The Australian Dollar peaked to 0.80 in February 2022, but it has since depreciated significantly, now hovering around 0.64 against the US Dollar.
Moreover, year-to-date, the AUDUSD currency pair has declined over 5% and is predicted to remain in this slump, due to a lack of evidence for a lasting bullish reversal in the foreseeable future. However, we anticipate a short rebound momentarily in the midst of the slump.
In this article, we have outlined a few observations that support our projection of the AUDUSD prices.To start off, upon examination of the weekly chart, the decline of AUDUSD becomes evident. Since February 2022, the AUDUSD pair has consistently reflected lower highs and lower lows and by connecting these higher highs and lower lows respectively with two trend lines, parallel resistance and support trendlines are established, and it displays a descending channel.
In technical analysis, a descending channel typically signposts a bearish market bias, and presents traders with opportunities to sell near the upper trendline and buy near the lower trendline.Looking back, the AUDUSD pair has been trapped within this formation, except the period between September and November 2022, where prices broke down briefly drifted from the formation.As such, we foresee further weakening for the AUDUSD pair, testing the lower support band of the channel by year-end.
However, we anticipate a temporary uptick movement in the near term, due to a bullish divergence in the Relative Strength Index (RSI). The RSI is a momentum indicator that suggests overbought conditions when its graph is above 70, and oversold when it is below 30. For readings below the neutral line of 50, it means the prevailing momentum is bearish. At the time of writing, the RSI is in the bearish territory around 41, which echoes our overall bearish sentiment mentioned earlier. However, a bullish divergence was spotted at the start of August, amidst its bearish momentum. A bullish divergence is identified when the chart prices create lower highs while the RSI reading creates higher highs. This is an indication that the bearish momentum is waning and prices are bound for reversal to the upside.

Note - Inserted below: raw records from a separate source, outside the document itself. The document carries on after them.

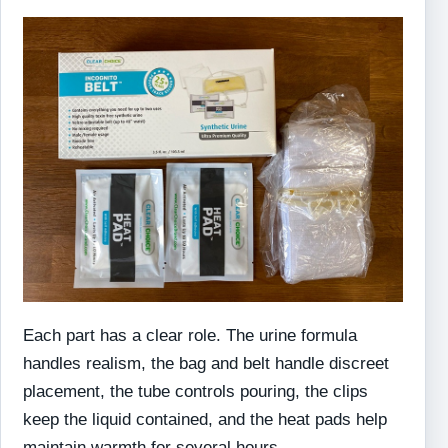
Each part has a clear role. The urine formula
handles realism, the bag and belt handle discreet
placement, the tube controls pouring, the clips
keep the liquid contained, and the heat pads help
maintain warmth for several hours.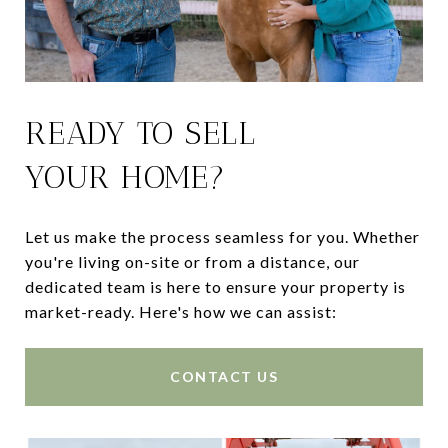
READY TO SELL
YOUR HOME?
Let us make the process seamless for you. Whether
you're living on-site or from a distance, our
dedicated team is here to ensure your property is
market-ready. Here's how we can assist:
CONTACT US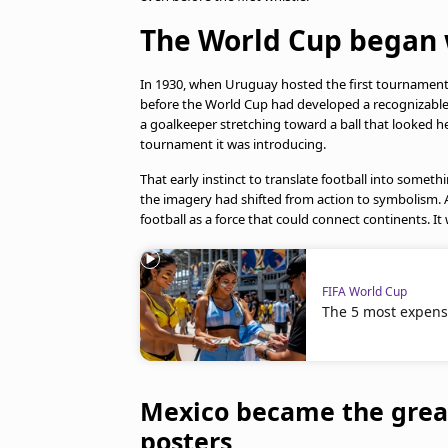
The World Cup began w
In 1930, when Uruguay hosted the first tournament,
before the World Cup had developed a recognizable 
a goalkeeper stretching toward a ball that looked hea
tournament it was introducing.
That early instinct to translate football into somethi
the imagery had shifted from action to symbolism. 
football as a force that could connect continents. 
FIFA World Cup
The 5 most expens
Mexico became the great
posters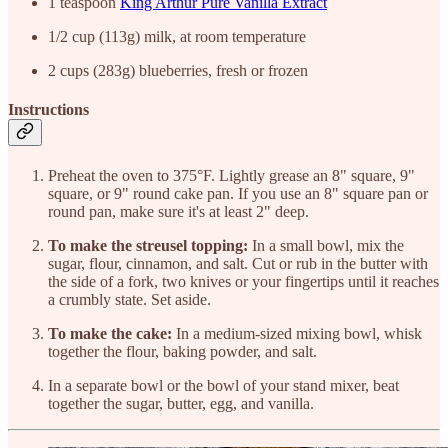
1 teaspoon
King Arthur Pure Vanilla Extract
1/2 cup (113g) milk, at room temperature
2 cups (283g) blueberries, fresh or frozen
Instructions
Preheat the oven to 375°F. Lightly grease an 8" square, 9"
square, or 9" round cake pan. If you use an 8" square pan or
round pan, make sure it's at least 2" deep.
To make the streusel topping:
In a small bowl, mix the
sugar, flour, cinnamon, and salt. Cut or rub in the butter with
the side of a fork, two knives or your fingertips until it reaches
a crumbly state. Set aside.
To make the cake:
In a medium-sized mixing bowl, whisk
together the flour, baking powder, and salt.
In a separate bowl or the bowl of your stand mixer, beat
together the sugar, butter, egg, and vanilla.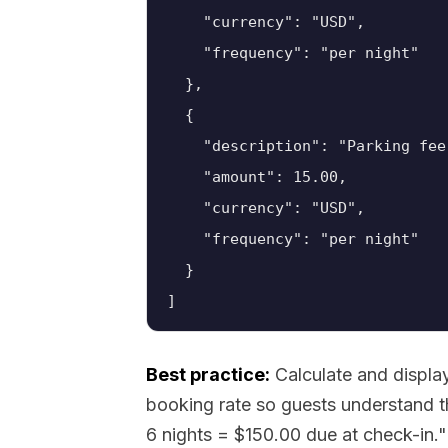
    "currency": "USD",

    "frequency": "per night"

  },

  {

    "description": "Parking fee"
    "amount": 15.00,

    "currency": "USD",

    "frequency": "per night"

  }

Best practice:
Calculate and display
booking rate so guests understand t
6 nights = $150.00 due at check-in."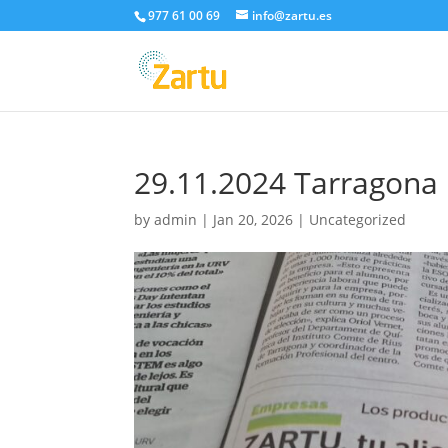
977 61 00 69
info@zartu.es
29.11.2024 Tarragona 
by
admin
|
Jan 20, 2026
|
Uncategorized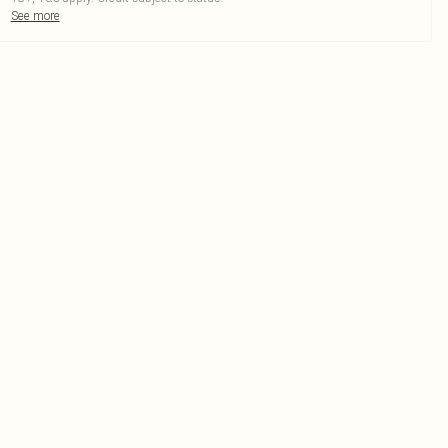
See more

Looking ahead, we project a short-term rebound to our target at R1 (0.659) as it is a previous support-turned-resistance level. If the price pierces above R1, it would be headed to test the formidable resistance zone R2 (0.67) which coincides with the upper band of the descending channel. The aforementioned resistance levels could be potential entries for short positions, as we view that the probability of a continued downtrend to targets at S1 (0.635) and S2 (0.617) remain high.